The court found the Hoffman decision controlling for three reasons.  First, it found that the cases involve the IRCA’s interplay with state tort law in the same way Hoffman involved the IRCA’s interplay with federal labor law.  By rendering this finding, the court concluded that an award of damages based on the U.S. wages Sanango and Balbuena might have earned unlawfully “condones prior violations of the immigration laws.” Sanango, 2004 N.Y. App. Div. LEXIS 15637 at *9, quoting Hoffman, 535 U.S. at 151.  Second, the court found that an award of damages for lost U.S. wages in these cases would, like the Hoffman back pay award, encourage future violations of the IRCA, since mitigation of damages is a requirement under both federal labor law and New York tort law.  Finally, the court argued that if the U.S. Supreme Court found that a co-equal federal statute such as the National Labor Relations Act, under which the action that resulted in the Hoffman decision was brought, must give way to the IRCA, it follows that a state law, which pursuant to the U.S. Constitution’s Supremacy Clause is subordinate to any federal policy, must give way to the IRCA as well.

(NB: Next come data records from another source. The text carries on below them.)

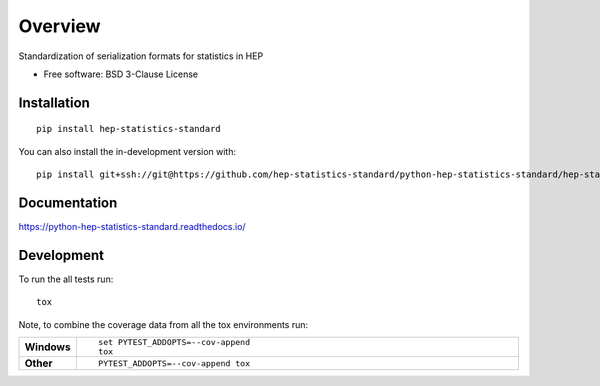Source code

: ========
Overview
========

Standardization of serialization formats for statistics in HEP

* Free software: BSD 3-Clause License

Installation
============

::

    pip install hep-statistics-standard

You can also install the in-development version with::

    pip install git+ssh://git@https://github.com/hep-statistics-standard/python-hep-statistics-standard/hep-statistics-standard/python-hep-statistics-standard.git@master

Documentation
=============


https://python-hep-statistics-standard.readthedocs.io/


Development
===========

To run the all tests run::

    tox

Note, to combine the coverage data from all the tox environments run:

.. list-table::
    :widths: 10 90
    :stub-columns: 1

    - - Windows
      - ::

            set PYTEST_ADDOPTS=--cov-append
            tox

    - - Other
      - ::

            PYTEST_ADDOPTS=--cov-append tox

In its decision, the N.Y. appellate court cited a recent lower court opinion, Majlinger v. Cassino Corp., which found that the Hoffman decision should be read to preclude undocumented workers from recovering wages they would have earned in the U.S. (see “N.Y. Court, Relying on Hoffman, Denies Worker’s Lost Earnings Award,” IRU, Nov. 24, 2003, p. 9).  It is important to note, however, that in another recent decision, Assif Asgar-Ali v. Hilton Hotel Corp, a New York court explicitly rejected Majlinger (see “New York Court Rejects Discovery of Workers’ Immigration Status in Workers’ Compensation Claim, IRU, Dec. 22, 2004, p. 5).  Therefore, the issue of whether Hoffman requires courts to find that the IRCA preempts New York state laws is far from resolved. 

Despite its ruling that Sanango and Balbuena are not entitled to recover lost earnings damages based on the wages they may have earned in the U.S, the appellate court also held that the IRCA did not require a total bar to recovery of lost wages for the two plaintiffs.  It based this finding on the theory that “an award based on a prevailing foreign wage would not offend any federal policy.” Balbuena, 2004 N.Y. App. Div. LEXIS 15627 *2.  The court therefore remanded both cases to afford plaintiffs an opportunity to prove the wages that, but for their injuries, they would have been able to earn in their home countries.

These New York appellate court decisions represent a very troubling expansion of Hoffman, one that severely limits injured immigrant workers’ access to civil tort remedies.  As the dissenting opinion in Hoffman argues, punishing undocumented workers in a way that provides an unfair advantage to an employer who has violated the IRCA does not further, but instead contravenes, the statute’s purpose and intent.  Moreover, the position that the IRCA preempts N.Y. labor law remedies is one that is extreme and that has been rejected by other courts.  The appellate court’s attempt to mitigate the impact of its decisions by finding that the plaintiffs can recover lost wages in relation to what they might have earned in their home countries is equally troubling, as it rewards unscrupulous employers who use the fact that their employees are undocumented to intimidate them out of asserting their workplace rights. 

Balbuena v. IDR Realty LLC, et al., 787 N.Y.S.2d 35 (2004);
Sanango v. East 16th St. Housing Corp.,
2004 N.Y. App. Div. LEXIS 15637 (Dec. 28, 2004).